Report the lines of the material that carry the string "frame".

==============================

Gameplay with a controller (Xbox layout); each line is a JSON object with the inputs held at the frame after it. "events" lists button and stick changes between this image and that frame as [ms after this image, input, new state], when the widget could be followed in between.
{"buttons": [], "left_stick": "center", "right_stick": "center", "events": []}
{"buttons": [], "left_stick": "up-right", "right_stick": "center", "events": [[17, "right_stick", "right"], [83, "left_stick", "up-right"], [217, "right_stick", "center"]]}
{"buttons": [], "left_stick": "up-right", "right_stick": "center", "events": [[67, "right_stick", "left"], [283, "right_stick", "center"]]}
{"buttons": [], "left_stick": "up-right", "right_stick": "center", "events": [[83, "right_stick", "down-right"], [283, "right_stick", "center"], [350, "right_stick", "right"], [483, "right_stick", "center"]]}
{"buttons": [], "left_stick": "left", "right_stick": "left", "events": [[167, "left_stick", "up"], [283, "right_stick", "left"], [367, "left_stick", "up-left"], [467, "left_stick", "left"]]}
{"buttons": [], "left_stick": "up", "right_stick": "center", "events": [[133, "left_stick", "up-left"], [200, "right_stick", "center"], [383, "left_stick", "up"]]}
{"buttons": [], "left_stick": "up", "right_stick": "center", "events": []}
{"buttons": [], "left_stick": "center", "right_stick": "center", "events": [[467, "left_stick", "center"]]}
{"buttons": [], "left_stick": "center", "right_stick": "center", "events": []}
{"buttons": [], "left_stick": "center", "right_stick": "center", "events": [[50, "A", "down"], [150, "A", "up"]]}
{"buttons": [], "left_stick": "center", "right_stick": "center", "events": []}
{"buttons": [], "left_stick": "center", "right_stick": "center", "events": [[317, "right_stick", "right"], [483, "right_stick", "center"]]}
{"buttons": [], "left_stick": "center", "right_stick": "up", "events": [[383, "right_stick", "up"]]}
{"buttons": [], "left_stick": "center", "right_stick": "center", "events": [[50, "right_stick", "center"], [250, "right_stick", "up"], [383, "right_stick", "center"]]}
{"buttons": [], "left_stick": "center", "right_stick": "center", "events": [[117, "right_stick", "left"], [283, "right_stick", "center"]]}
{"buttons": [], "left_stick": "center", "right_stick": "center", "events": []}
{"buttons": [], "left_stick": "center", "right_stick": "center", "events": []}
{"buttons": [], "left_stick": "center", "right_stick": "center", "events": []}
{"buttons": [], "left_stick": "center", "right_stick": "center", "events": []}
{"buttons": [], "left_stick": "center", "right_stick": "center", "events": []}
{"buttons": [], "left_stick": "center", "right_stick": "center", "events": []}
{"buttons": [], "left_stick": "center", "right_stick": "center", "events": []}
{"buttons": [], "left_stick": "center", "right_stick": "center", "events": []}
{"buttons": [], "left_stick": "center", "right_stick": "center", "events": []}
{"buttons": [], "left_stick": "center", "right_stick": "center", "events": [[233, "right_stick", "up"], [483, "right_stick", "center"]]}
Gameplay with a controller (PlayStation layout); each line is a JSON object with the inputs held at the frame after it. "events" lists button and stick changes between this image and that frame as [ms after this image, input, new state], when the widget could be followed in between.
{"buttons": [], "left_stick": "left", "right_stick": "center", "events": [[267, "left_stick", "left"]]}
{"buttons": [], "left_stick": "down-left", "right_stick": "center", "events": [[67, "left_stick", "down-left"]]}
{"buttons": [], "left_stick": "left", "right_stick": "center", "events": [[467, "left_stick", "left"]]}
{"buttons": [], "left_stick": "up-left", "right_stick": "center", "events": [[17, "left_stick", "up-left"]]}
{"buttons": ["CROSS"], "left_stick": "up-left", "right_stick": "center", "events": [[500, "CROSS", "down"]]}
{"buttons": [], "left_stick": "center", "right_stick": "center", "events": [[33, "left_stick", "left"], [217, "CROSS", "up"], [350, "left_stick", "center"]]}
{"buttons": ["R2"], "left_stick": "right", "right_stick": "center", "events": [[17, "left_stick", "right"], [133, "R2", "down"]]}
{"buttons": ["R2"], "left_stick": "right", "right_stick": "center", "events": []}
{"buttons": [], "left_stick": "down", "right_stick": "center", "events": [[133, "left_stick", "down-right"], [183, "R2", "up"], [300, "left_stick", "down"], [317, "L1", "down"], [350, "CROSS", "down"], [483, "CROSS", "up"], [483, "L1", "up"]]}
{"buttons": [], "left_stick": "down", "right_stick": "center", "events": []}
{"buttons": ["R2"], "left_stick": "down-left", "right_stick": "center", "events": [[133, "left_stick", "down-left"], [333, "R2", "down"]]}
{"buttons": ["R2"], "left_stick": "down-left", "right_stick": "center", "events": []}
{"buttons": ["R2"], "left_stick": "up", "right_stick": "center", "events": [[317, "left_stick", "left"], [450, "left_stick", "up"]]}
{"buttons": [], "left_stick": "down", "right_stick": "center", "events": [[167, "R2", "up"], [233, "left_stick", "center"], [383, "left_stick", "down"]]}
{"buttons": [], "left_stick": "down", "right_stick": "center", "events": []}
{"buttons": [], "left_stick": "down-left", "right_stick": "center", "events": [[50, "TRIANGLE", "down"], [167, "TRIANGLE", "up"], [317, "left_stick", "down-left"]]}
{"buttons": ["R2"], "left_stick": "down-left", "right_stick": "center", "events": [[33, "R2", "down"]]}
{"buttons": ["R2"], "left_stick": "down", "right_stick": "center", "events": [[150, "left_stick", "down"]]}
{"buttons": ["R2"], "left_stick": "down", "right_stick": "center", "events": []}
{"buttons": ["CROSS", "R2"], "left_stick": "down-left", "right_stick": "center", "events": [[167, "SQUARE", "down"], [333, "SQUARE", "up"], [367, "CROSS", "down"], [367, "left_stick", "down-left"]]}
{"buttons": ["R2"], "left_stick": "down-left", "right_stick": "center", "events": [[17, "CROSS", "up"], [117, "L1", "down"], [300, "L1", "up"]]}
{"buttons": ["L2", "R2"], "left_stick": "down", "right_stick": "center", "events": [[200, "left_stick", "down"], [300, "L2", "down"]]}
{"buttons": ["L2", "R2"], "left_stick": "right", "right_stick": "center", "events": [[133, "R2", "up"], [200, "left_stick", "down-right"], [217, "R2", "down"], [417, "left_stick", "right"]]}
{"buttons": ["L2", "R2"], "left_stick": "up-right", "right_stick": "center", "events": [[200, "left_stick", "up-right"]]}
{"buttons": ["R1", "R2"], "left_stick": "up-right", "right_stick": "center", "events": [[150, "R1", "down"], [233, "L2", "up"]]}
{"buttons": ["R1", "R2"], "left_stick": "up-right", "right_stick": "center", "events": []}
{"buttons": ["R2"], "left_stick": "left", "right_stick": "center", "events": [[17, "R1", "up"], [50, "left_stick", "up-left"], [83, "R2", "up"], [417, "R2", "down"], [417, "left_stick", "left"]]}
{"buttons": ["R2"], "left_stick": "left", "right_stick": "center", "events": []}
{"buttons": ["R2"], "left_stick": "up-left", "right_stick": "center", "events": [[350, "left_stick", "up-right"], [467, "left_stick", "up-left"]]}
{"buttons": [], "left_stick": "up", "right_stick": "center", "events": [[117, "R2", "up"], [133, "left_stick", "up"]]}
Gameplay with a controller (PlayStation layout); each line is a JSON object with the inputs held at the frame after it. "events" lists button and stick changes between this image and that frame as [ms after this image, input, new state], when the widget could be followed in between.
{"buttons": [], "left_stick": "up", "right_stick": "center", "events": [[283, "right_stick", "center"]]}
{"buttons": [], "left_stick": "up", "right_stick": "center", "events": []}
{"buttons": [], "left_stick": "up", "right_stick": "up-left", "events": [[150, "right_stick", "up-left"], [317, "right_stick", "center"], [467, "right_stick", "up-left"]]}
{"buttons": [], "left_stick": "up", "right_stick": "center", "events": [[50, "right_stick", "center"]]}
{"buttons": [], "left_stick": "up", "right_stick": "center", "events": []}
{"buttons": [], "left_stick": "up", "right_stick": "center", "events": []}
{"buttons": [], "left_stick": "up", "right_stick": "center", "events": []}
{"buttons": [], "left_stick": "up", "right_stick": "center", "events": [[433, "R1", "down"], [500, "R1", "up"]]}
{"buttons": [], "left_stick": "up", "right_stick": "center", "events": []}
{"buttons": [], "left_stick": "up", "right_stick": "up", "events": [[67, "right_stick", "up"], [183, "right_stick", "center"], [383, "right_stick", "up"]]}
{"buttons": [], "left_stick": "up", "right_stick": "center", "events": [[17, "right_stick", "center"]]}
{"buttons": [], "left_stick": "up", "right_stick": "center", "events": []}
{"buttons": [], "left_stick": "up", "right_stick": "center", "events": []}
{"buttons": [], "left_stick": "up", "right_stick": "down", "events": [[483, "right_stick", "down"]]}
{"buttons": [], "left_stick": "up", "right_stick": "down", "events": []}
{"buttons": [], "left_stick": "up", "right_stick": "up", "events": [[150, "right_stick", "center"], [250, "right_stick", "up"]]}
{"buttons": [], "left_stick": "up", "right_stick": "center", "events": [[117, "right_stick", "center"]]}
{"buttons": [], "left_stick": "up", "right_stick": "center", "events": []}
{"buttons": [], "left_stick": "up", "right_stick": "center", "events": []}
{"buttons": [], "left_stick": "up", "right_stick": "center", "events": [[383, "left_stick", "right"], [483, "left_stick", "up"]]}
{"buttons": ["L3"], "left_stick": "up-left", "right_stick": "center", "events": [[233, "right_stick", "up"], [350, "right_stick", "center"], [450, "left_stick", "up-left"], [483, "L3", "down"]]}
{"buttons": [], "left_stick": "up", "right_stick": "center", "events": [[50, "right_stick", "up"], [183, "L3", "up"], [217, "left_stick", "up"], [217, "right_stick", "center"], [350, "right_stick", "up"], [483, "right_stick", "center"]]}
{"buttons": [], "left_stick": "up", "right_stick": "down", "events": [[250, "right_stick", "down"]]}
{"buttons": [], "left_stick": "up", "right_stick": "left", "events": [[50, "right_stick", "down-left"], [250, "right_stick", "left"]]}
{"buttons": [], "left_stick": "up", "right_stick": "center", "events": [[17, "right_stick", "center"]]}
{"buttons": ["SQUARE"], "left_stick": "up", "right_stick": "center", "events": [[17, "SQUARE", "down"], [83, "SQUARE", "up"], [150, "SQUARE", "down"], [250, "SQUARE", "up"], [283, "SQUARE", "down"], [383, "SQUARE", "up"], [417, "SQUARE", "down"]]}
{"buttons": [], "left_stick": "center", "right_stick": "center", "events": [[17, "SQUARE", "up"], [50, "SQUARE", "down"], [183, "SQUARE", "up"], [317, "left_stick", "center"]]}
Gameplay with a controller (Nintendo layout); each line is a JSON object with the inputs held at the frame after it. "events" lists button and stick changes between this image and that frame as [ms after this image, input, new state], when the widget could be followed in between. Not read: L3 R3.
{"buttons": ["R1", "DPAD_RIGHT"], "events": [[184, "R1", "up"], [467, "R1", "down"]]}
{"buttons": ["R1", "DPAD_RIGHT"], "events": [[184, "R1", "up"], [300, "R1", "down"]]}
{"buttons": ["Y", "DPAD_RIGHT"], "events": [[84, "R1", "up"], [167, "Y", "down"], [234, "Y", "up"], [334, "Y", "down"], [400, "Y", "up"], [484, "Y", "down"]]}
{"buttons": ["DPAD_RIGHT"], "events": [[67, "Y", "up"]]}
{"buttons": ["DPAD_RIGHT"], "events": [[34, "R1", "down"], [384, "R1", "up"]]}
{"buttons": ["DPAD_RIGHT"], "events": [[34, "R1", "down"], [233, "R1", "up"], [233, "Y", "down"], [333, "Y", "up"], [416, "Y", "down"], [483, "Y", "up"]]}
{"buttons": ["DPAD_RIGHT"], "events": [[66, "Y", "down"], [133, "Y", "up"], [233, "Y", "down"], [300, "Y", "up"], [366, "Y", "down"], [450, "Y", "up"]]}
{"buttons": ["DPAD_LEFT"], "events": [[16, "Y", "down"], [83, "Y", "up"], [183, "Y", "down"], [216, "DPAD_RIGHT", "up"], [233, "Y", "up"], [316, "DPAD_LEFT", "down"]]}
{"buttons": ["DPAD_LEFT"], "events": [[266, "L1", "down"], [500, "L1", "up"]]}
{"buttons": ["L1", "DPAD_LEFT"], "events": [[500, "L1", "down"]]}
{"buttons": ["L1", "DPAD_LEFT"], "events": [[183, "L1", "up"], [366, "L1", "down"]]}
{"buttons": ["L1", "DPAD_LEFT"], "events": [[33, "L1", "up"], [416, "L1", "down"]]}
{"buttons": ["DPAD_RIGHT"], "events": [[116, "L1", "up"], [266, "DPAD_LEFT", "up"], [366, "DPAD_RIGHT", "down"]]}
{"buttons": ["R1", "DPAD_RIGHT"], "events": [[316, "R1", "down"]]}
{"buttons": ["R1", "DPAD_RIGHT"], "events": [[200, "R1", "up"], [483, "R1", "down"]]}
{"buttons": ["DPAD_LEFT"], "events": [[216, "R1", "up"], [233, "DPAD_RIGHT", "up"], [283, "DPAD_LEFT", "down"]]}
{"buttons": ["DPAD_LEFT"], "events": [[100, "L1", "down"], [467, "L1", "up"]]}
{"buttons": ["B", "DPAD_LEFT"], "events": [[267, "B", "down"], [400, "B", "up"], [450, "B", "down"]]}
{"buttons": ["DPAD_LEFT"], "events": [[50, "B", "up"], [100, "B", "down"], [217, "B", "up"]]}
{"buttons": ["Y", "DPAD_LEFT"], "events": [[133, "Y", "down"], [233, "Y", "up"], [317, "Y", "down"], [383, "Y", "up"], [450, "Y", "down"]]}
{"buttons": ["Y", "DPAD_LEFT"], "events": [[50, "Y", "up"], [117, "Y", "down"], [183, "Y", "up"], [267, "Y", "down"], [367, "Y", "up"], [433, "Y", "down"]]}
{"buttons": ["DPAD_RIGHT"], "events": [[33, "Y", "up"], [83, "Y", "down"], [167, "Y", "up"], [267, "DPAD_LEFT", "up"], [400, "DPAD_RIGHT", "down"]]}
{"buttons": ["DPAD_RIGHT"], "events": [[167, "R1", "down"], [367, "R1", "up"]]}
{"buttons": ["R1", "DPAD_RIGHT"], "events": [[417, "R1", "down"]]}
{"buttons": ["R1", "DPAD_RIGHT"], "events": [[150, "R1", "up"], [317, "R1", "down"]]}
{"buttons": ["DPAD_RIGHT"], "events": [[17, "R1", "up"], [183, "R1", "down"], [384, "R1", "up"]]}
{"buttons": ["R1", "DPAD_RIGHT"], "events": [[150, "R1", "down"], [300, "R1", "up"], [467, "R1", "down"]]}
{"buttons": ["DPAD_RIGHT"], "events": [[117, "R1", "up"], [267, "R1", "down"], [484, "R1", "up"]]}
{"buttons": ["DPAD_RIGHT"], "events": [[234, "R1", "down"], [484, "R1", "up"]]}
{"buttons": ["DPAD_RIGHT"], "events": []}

==============================

§ ANSWER AREA:
Gameplay with a controller (Xbox layout); each line is a JSON object with the inputs held at the frame after it. "events" lists button and stick changes between this image and that frame as [ms after this image, input, new state], when the widget could be followed in between.
Gameplay with a controller (PlayStation layout); each line is a JSON object with the inputs held at the frame after it. "events" lists button and stick changes between this image and that frame as [ms after this image, input, new state], when the widget could be followed in between.
Gameplay with a controller (PlayStation layout); each line is a JSON object with the inputs held at the frame after it. "events" lists button and stick changes between this image and that frame as [ms after this image, input, new state], when the widget could be followed in between.
Gameplay with a controller (Nintendo layout); each line is a JSON object with the inputs held at the frame after it. "events" lists button and stick changes between this image and that frame as [ms after this image, input, new state], when the widget could be followed in between. Not read: L3 R3.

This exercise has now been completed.